Whether the March CPI reflects a decline in rental costs remains to be seen. The data is due to be released on April 12. According to Zillow’s Tucker, investors may have to wait longer to see rent inflation slow: “June looks like the most likely candidate for when year-over-year CPI rent growth could moderate, Since monthly growth in that measure peaked last June, that baseline comparison should be easy to slide down this summer.

Tucker said that tenants should expect “a pretty normal year” this year. Baron’s– “Seems like a huge turnaround after three very unusual years in the rental market.” Tucker said he expects the typical rental market to be seasonal, which sees rents rise most in the spring and early summer and cool off in the fall and winter. The “excess supply in the market from completed multifamily homes” is a good reason why the rent increase pendulum is not expected to swing back toward runaway rent increases, Tucker said.

See also  Canada to end all COVID travel restrictions from October 1

The housing market intersects with CPI data in more than just one way: The monthly data release has been a driver of mortgage rate changes in the past as investors use the data to gauge the likelihood of future Federal Reserve monetary tightening.

The average 30-year fixed-rate mortgage as measured by Freddie Mac has fallen in recent weeks as bank sector uncertainty helped lower the 10-year Treasury yield, with which mortgage rates often move. From the first reading in March to the first reading in April, the average rate fell by about 0.4 percentage points to a recent 6.28%.

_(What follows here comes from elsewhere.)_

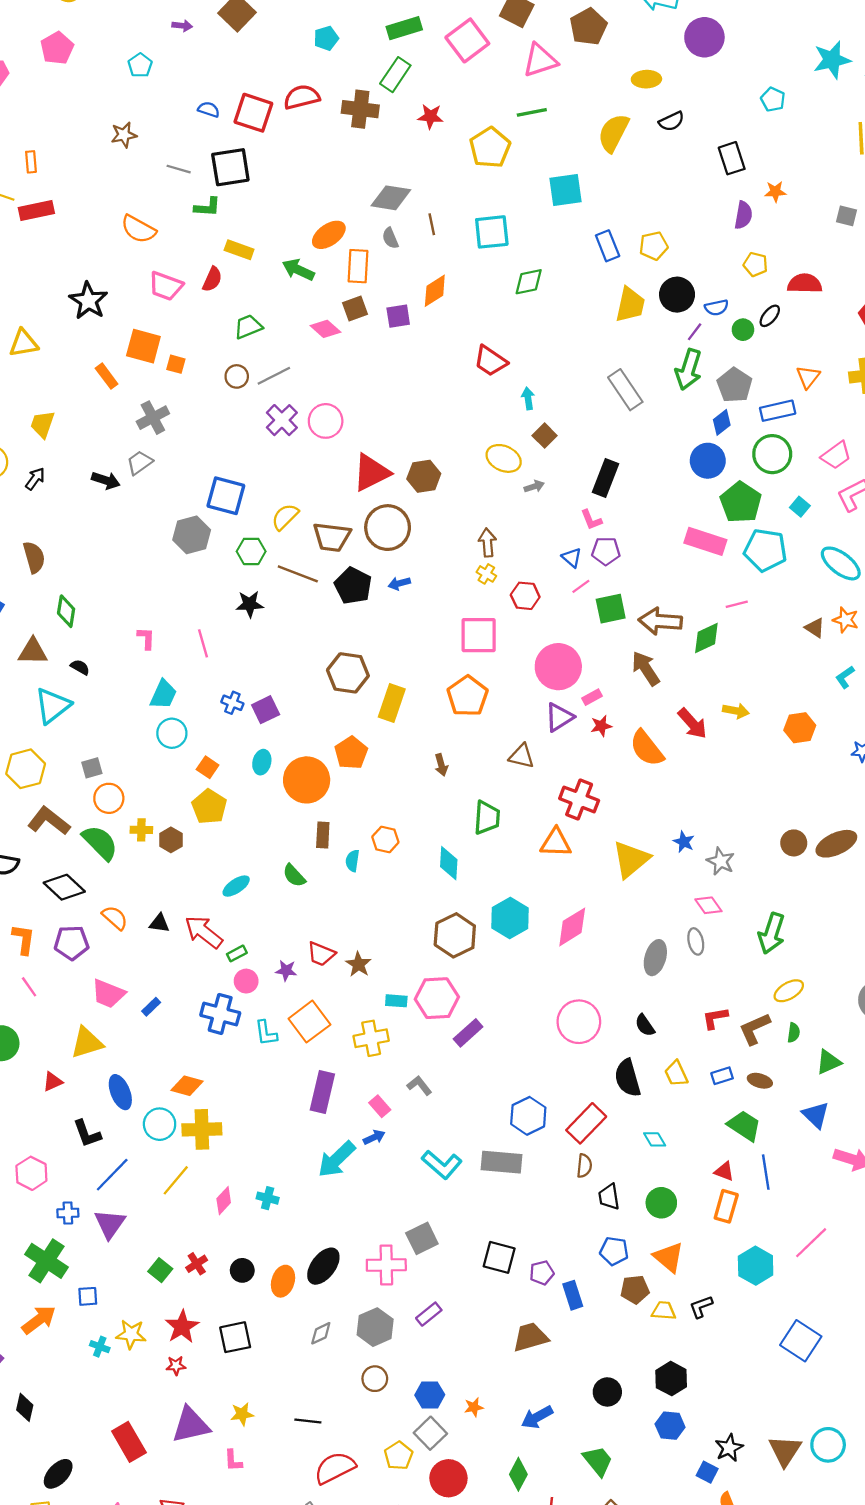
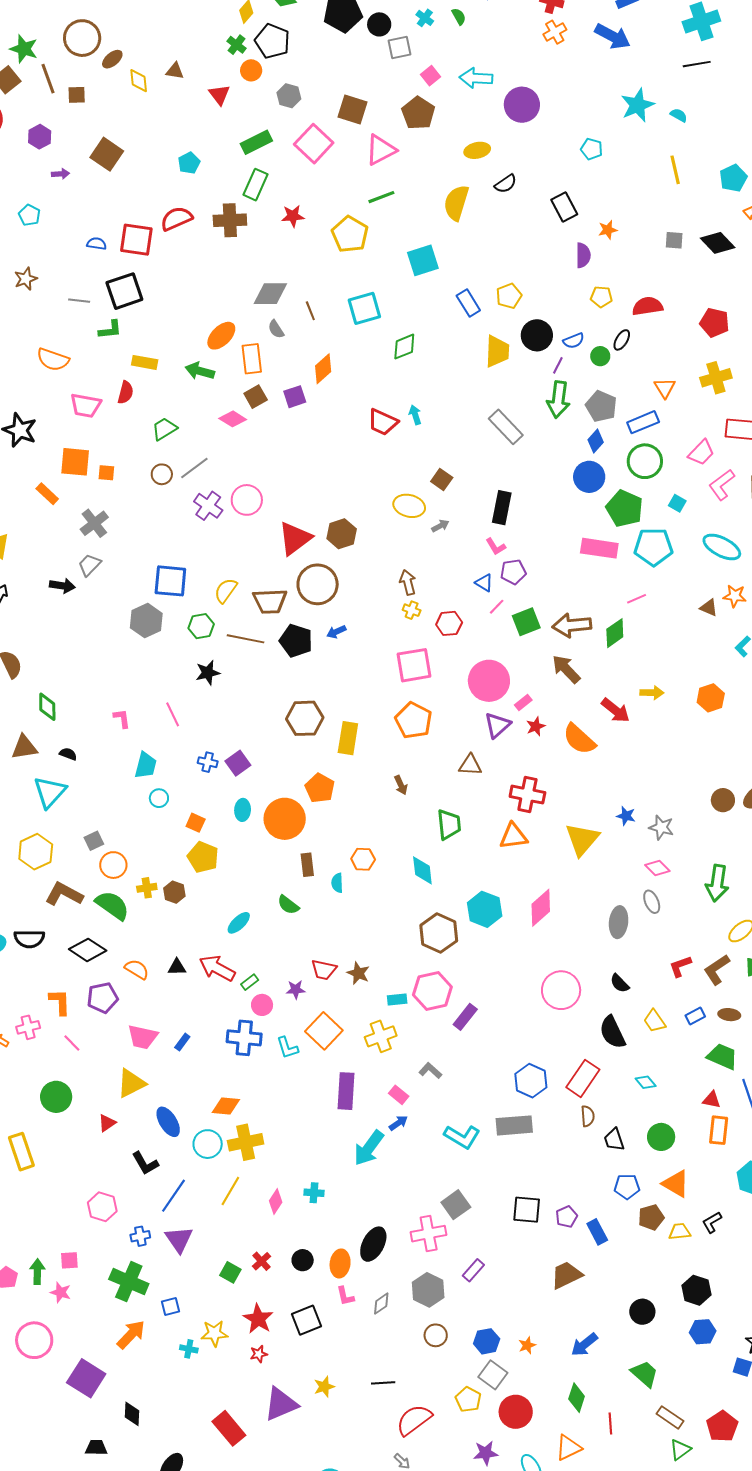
cyan arrow: (528, 398) -> (415, 415), moved
cyan circle: (172, 733) -> (159, 798), size x0.7
pink L-shape: (233, 1461) -> (345, 1296), moved

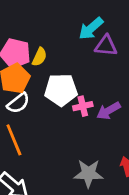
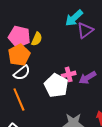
purple triangle: (106, 46) -> (85, 30), turned -42
white pentagon: (61, 90) -> (56, 86), moved, turned 30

reports after Friday’s jobs that 10-year Treasury yield sent higherThe upcoming CPI release is the next test for mortgage rates. The Mortgage Bankers Association “expects the Federal Reserve has peaked for this rate cycle,” the trade group’s chief economist Mike Friantoni said in a Friday release — but added that upcoming inflation data will be important. “If inflation also shows no signs of slowing, the Fed may proceed with one final rate hike,” Friantoni wrote.